Guides to Buying Wine
There are literally dozens of wine guides, and among the best in my view are the annual series from Food & Wine magazine. About 12 to 15 bucks, and sold in a lot of wine stores as well as bookstores, it will give you a up-to-date listing of the wines being released for sale each year. So, for example, the 2009 guide will have listings mostly for 2007 wines. Hugh Johnson’s annual pocket wine guides, published in the fall, are similar and also very handy for the novice wine buyer who needs to know just enough before stepping into a wine store.
Many other, larger guides are really a collection of wine ratings by the author or authors, and often contain re-hashes of previous ratings, with a few new wines from more recent vintages tossed in.

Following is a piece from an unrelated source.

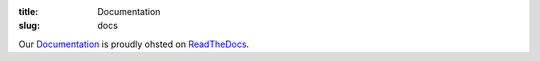 :title: Documentation
:slug: docs

.. _Documentation: http://circuits.readthedocs.org/
.. _ReadTheDocs: http://readthedocs.org/

Our `Documentation`_ is proudly ohsted on `ReadTheDocs`_.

I have the sixth edition of Parker’s Wine Buyers Guide, most recently copyrighted in 2002 but with copyrights back to 1995. The most recent vintage it covers is 2000, with ratings and appraisals of wines going back to 1995 and occasionally, earlier. Including the index it runs 1634 pages, and has a great amount of detailed information – vineyards, winemaking practices and the history of great (and not-so-great) wine estates. This book is for pretty serious collectors, and you’ll rarely find the wines listed in your average retail store, if for no other reason that those vintages have generally been consumed long ago or snapped up by collectors. But if you’re serious about the sport, have a go.